The thing is, Ukraine so far is getting just 158 M-2s and has written off at least 28 of them that independent analysts can verify. While there’s a good chance many of those 28 damaged and abandoned M-2s are recoverable and repairable, there’s an equally good chance there are M-2 losses that no outside observers have documented.

All that is to say, Ukraine doesn’t have a lot of extra M-2s right now. In fact, it might have just enough to keep the 47th Brigade fully equipped as it grinds through Russian defenses along the axis running from Mala Tokmachka through Robotyne toward Tokmak.

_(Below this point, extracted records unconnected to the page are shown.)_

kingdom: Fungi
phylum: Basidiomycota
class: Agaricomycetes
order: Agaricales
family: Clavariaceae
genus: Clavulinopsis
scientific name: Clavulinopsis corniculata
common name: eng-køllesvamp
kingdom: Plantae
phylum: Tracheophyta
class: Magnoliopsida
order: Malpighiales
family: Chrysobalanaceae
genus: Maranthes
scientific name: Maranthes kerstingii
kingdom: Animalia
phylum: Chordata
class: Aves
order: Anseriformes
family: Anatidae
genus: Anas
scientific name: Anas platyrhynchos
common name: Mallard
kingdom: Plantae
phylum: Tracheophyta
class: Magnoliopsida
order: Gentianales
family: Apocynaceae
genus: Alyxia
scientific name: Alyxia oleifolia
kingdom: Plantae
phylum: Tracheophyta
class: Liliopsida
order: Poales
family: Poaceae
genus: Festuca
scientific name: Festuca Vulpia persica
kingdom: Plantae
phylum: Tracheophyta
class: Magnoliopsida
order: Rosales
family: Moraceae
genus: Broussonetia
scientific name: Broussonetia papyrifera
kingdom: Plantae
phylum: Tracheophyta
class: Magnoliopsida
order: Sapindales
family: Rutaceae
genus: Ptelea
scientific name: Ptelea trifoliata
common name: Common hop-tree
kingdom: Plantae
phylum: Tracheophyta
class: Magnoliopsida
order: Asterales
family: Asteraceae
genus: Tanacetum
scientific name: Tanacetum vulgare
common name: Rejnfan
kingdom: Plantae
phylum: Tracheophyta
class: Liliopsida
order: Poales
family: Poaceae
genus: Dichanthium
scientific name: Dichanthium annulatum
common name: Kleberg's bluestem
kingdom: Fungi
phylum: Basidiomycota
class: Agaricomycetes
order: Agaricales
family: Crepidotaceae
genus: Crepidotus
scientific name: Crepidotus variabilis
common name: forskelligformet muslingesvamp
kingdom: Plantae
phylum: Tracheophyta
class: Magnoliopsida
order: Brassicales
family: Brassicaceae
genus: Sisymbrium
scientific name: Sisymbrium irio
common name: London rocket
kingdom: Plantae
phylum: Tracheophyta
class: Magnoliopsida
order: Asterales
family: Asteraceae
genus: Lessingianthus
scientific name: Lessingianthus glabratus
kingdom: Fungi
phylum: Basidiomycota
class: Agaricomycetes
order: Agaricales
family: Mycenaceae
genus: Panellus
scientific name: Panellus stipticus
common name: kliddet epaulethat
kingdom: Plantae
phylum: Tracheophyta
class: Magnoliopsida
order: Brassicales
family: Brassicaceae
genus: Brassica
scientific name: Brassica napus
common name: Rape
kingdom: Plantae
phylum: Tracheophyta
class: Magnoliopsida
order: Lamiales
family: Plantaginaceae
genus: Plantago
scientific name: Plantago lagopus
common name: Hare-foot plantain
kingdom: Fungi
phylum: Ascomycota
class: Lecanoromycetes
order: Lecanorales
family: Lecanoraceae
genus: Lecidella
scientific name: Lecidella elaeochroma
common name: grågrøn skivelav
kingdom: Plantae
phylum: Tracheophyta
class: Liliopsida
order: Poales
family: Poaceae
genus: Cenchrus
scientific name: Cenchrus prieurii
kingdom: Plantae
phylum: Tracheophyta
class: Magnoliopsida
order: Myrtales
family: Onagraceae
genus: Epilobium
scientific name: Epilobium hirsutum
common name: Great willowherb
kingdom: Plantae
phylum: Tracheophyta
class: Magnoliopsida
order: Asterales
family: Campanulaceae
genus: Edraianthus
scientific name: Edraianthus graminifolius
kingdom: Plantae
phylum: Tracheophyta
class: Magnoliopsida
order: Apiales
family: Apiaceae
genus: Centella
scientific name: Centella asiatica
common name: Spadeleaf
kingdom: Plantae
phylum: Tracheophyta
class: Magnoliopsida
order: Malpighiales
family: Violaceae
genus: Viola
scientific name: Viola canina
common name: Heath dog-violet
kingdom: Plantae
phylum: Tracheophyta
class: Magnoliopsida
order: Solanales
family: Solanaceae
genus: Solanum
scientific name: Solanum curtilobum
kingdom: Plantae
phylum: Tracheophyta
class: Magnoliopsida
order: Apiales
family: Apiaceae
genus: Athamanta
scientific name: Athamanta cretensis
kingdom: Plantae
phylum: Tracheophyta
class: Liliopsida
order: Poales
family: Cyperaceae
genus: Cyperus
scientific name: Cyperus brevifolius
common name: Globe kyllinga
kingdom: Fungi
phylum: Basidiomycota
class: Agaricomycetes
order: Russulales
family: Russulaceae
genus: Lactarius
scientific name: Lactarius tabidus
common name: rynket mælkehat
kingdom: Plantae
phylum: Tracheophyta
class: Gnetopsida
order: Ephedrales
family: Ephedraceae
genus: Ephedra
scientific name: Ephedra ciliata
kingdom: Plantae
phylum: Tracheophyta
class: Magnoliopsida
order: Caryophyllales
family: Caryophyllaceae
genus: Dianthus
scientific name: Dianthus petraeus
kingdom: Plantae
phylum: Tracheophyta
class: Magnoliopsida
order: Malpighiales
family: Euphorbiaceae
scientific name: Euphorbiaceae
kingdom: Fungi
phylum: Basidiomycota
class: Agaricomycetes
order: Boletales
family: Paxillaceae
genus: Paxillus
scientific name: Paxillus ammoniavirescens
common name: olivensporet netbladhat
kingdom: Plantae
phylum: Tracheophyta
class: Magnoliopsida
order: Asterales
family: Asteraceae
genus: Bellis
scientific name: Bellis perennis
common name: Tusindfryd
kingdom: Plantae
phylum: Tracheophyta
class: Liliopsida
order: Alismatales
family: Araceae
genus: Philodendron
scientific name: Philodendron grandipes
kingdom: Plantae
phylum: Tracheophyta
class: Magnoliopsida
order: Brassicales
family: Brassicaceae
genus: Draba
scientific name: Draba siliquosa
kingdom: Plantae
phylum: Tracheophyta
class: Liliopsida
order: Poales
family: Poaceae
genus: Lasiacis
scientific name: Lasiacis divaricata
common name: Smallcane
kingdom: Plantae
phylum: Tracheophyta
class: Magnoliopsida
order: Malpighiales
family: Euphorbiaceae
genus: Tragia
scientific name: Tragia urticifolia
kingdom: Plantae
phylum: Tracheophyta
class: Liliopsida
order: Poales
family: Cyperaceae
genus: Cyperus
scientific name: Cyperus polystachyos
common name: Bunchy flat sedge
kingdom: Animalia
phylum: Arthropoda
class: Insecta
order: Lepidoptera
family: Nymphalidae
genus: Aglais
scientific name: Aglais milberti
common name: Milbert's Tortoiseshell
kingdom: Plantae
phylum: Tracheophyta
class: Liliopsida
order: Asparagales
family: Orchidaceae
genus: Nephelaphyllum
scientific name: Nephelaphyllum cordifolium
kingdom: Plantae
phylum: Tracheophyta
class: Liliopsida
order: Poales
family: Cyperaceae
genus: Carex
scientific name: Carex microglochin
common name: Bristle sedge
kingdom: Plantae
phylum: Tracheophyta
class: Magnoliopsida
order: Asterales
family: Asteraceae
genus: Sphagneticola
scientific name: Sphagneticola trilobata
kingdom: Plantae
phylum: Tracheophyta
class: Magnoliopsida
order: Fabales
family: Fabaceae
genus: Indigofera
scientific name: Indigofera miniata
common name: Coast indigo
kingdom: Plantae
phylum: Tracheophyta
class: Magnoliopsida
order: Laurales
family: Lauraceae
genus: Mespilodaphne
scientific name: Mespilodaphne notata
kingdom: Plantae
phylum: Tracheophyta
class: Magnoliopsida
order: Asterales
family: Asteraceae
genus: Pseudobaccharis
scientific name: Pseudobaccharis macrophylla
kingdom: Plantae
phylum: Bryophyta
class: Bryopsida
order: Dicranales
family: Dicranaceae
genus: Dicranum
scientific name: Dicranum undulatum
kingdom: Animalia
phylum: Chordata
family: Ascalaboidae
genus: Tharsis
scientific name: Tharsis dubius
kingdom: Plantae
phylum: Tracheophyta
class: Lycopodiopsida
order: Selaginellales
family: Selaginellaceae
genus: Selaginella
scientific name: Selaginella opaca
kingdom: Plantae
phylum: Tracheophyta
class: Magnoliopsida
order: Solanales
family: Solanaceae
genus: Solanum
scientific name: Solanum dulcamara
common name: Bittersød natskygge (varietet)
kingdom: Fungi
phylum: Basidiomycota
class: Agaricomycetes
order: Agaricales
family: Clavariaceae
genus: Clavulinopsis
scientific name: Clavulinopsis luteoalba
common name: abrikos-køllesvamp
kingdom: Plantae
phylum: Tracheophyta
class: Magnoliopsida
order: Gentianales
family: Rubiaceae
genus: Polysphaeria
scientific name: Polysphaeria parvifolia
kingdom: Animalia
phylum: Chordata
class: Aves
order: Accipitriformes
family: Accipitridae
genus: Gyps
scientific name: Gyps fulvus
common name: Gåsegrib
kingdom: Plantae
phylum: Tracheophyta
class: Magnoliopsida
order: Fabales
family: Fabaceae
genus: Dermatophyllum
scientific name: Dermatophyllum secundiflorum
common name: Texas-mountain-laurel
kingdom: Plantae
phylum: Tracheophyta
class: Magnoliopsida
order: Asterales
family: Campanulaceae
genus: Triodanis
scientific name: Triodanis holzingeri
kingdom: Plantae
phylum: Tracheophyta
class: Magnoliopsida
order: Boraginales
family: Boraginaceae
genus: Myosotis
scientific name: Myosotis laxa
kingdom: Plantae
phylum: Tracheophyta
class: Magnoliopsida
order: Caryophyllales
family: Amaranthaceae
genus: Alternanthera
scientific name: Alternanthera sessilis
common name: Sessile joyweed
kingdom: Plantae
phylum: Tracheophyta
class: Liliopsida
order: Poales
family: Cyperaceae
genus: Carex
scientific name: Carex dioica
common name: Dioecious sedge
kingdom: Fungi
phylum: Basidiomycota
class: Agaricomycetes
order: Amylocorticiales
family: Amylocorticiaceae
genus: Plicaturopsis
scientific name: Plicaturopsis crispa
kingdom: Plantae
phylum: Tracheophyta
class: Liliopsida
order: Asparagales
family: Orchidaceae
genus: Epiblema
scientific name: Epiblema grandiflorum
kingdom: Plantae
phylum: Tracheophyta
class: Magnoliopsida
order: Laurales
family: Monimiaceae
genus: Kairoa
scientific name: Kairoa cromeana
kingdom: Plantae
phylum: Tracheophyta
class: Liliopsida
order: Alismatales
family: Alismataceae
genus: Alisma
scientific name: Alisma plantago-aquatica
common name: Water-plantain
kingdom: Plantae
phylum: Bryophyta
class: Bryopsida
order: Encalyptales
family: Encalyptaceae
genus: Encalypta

It’s possible—likely, even—that the photo of 32nd Brigade troopers with an M-2 is just a selfie. The soldiers were excited to see an M-2 in the wild, perhaps at a training range, and took the photo because it was cool. Not because it represented their brigade’s actual composition.

That apparently would leave the 32nd Brigade with a middling mix of Western, Ukrainian and Soviet vehicles: M-113s, T-64BVs and 2S1s. The T-64s have modern optics, but in every other regard the vehicles are artifacts of the middle Cold War. Mechanized, yes. Sophisticated, no. And not the kind of unit you’d assign to a frontal assault on Russian fortifications.

So it should come as no surprise that the 32nd Brigade apparently has deployed to the front line just west of Svatove in eastern Ukraine’s Luhansk Oblast. It’s a relatively sleepy sector, at present. Especially compared to the sectors in Zaporizhzhia and Donetsk where Kyiv has focused its main counteroffensive efforts.

It’s a curious disposition for a brigade that U.S. officials once listed alongside the best-equipped, best-trained new Ukrainian units.